**Try it:** All records below are to be duplicated exactly, with every picture excluded.

**Dataset records:**

● ● ●

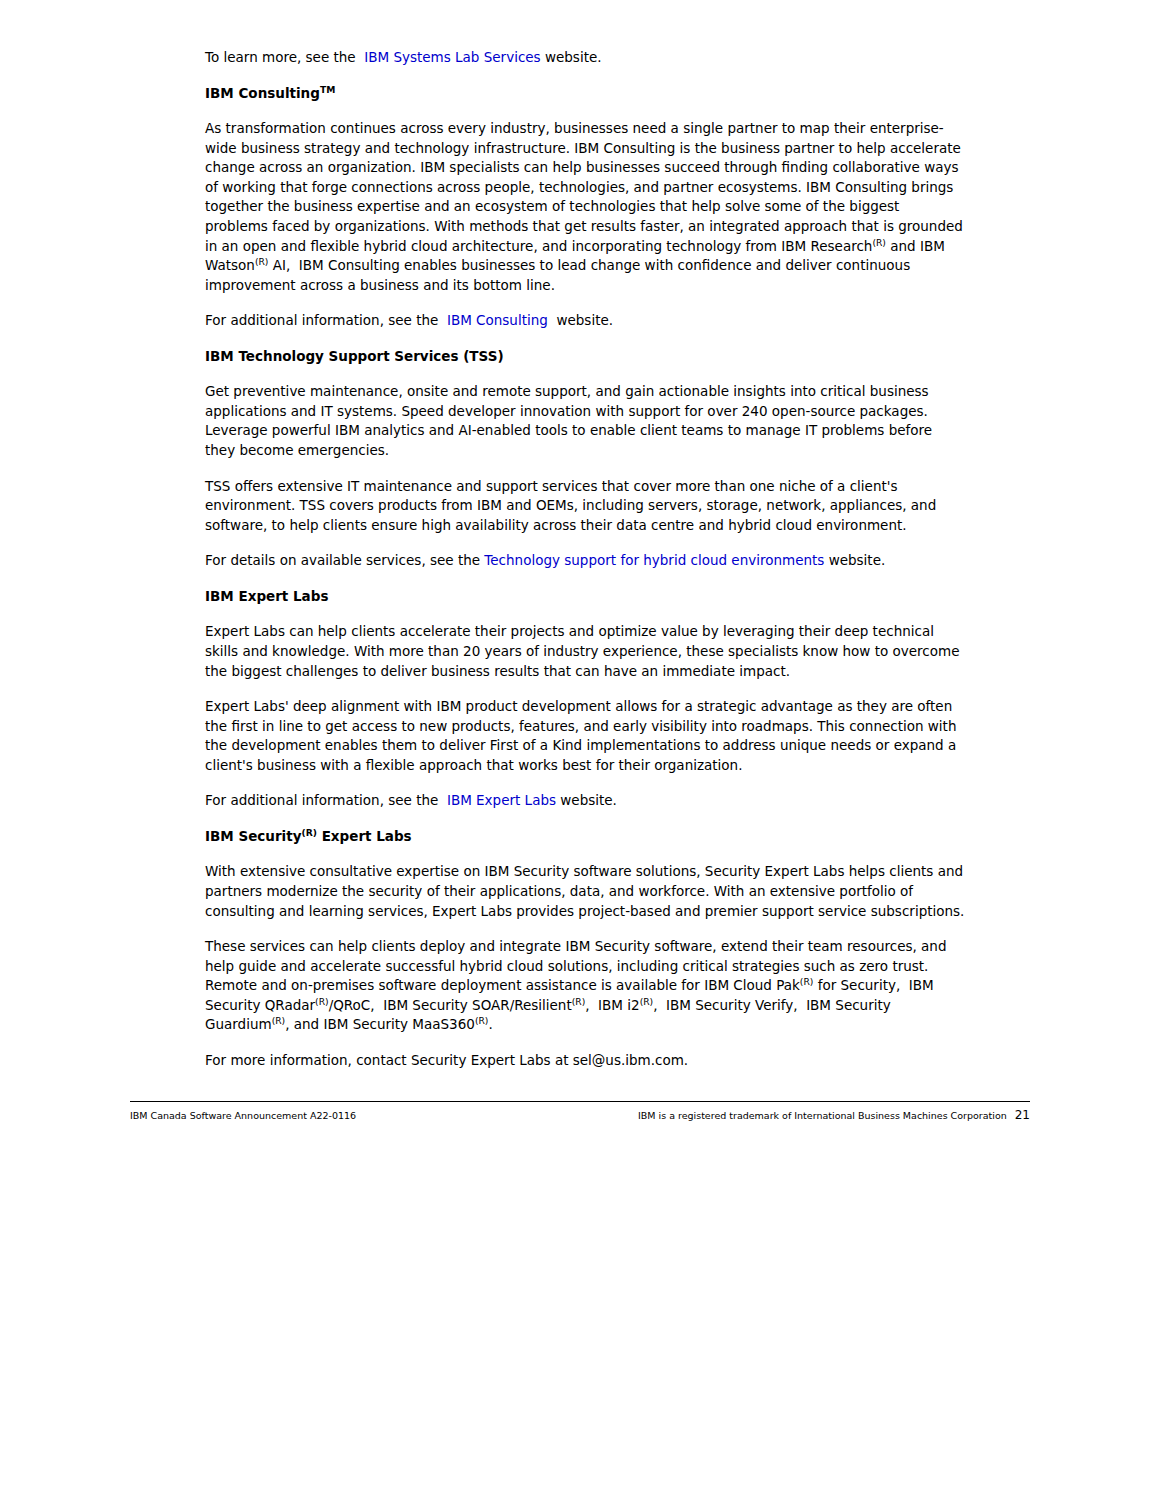To learn more, see the IBM Systems Lab Services website.
IBM ConsultingTM
As transformation continues across every industry, businesses need a single partner to map their enterprise-wide business strategy and technology infrastructure. IBM Consulting is the business partner to help accelerate change across an organization. IBM specialists can help businesses succeed through finding collaborative ways of working that forge connections across people, technologies, and partner ecosystems. IBM Consulting brings together the business expertise and an ecosystem of technologies that help solve some of the biggest problems faced by organizations. With methods that get results faster, an integrated approach that is grounded in an open and flexible hybrid cloud architecture, and incorporating technology from IBM Research(R) and IBM Watson(R) AI, IBM Consulting enables businesses to lead change with confidence and deliver continuous improvement across a business and its bottom line.
For additional information, see the IBM Consulting website.
IBM Technology Support Services (TSS)
Get preventive maintenance, onsite and remote support, and gain actionable insights into critical business applications and IT systems. Speed developer innovation with support for over 240 open-source packages. Leverage powerful IBM analytics and AI-enabled tools to enable client teams to manage IT problems before they become emergencies.
TSS offers extensive IT maintenance and support services that cover more than one niche of a client's environment. TSS covers products from IBM and OEMs, including servers, storage, network, appliances, and software, to help clients ensure high availability across their data centre and hybrid cloud environment.
For details on available services, see the Technology support for hybrid cloud environments website.
IBM Expert Labs
Expert Labs can help clients accelerate their projects and optimize value by leveraging their deep technical skills and knowledge. With more than 20 years of industry experience, these specialists know how to overcome the biggest challenges to deliver business results that can have an immediate impact.
Expert Labs' deep alignment with IBM product development allows for a strategic advantage as they are often the first in line to get access to new products, features, and early visibility into roadmaps. This connection with the development enables them to deliver First of a Kind implementations to address unique needs or expand a client's business with a flexible approach that works best for their organization.
For additional information, see the IBM Expert Labs website.
IBM Security(R) Expert Labs
With extensive consultative expertise on IBM Security software solutions, Security Expert Labs helps clients and partners modernize the security of their applications, data, and workforce. With an extensive portfolio of consulting and learning services, Expert Labs provides project-based and premier support service subscriptions.
These services can help clients deploy and integrate IBM Security software, extend their team resources, and help guide and accelerate successful hybrid cloud solutions, including critical strategies such as zero trust. Remote and on-premises software deployment assistance is available for IBM Cloud Pak(R) for Security, IBM Security QRadar(R)/QRoC, IBM Security SOAR/Resilient(R), IBM i2(R), IBM Security Verify, IBM Security Guardium(R), and IBM Security MaaS360(R).
For more information, contact Security Expert Labs at sel@us.ibm.com.
IBM Canada Software Announcement A22-0116 IBM is a registered trademark of International Business Machines Corporation21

● ● ●

**Completed exercise:**
To learn more, see the IBM Systems Lab Services website.
IBM ConsultingTM
As transformation continues across every industry, businesses need a single partner to map their enterprise-wide business strategy and technology infrastructure. IBM Consulting is the business partner to help accelerate change across an organization. IBM specialists can help businesses succeed through finding collaborative ways of working that forge connections across people, technologies, and partner ecosystems. IBM Consulting brings together the business expertise and an ecosystem of technologies that help solve some of the biggest problems faced by organizations. With methods that get results faster, an integrated approach that is grounded in an open and flexible hybrid cloud architecture, and incorporating technology from IBM Research(R) and IBM Watson(R) AI, IBM Consulting enables businesses to lead change with confidence and deliver continuous improvement across a business and its bottom line.
For additional information, see the IBM Consulting website.
IBM Technology Support Services (TSS)
Get preventive maintenance, onsite and remote support, and gain actionable insights into critical business applications and IT systems. Speed developer innovation with support for over 240 open-source packages. Leverage powerful IBM analytics and AI-enabled tools to enable client teams to manage IT problems before they become emergencies.
TSS offers extensive IT maintenance and support services that cover more than one niche of a client's environment. TSS covers products from IBM and OEMs, including servers, storage, network, appliances, and software, to help clients ensure high availability across their data centre and hybrid cloud environment.
For details on available services, see the Technology support for hybrid cloud environments website.
IBM Expert Labs
Expert Labs can help clients accelerate their projects and optimize value by leveraging their deep technical skills and knowledge. With more than 20 years of industry experience, these specialists know how to overcome the biggest challenges to deliver business results that can have an immediate impact.
Expert Labs' deep alignment with IBM product development allows for a strategic advantage as they are often the first in line to get access to new products, features, and early visibility into roadmaps. This connection with the development enables them to deliver First of a Kind implementations to address unique needs or expand a client's business with a flexible approach that works best for their organization.
For additional information, see the IBM Expert Labs website.
IBM Security(R) Expert Labs
With extensive consultative expertise on IBM Security software solutions, Security Expert Labs helps clients and partners modernize the security of their applications, data, and workforce. With an extensive portfolio of consulting and learning services, Expert Labs provides project-based and premier support service subscriptions.
These services can help clients deploy and integrate IBM Security software, extend their team resources, and help guide and accelerate successful hybrid cloud solutions, including critical strategies such as zero trust. Remote and on-premises software deployment assistance is available for IBM Cloud Pak(R) for Security, IBM Security QRadar(R)/QRoC, IBM Security SOAR/Resilient(R), IBM i2(R), IBM Security Verify, IBM Security Guardium(R), and IBM Security MaaS360(R).
For more information, contact Security Expert Labs at sel@us.ibm.com.
IBM Canada Software Announcement A22-0116 IBM is a registered trademark of International Business Machines Corporation21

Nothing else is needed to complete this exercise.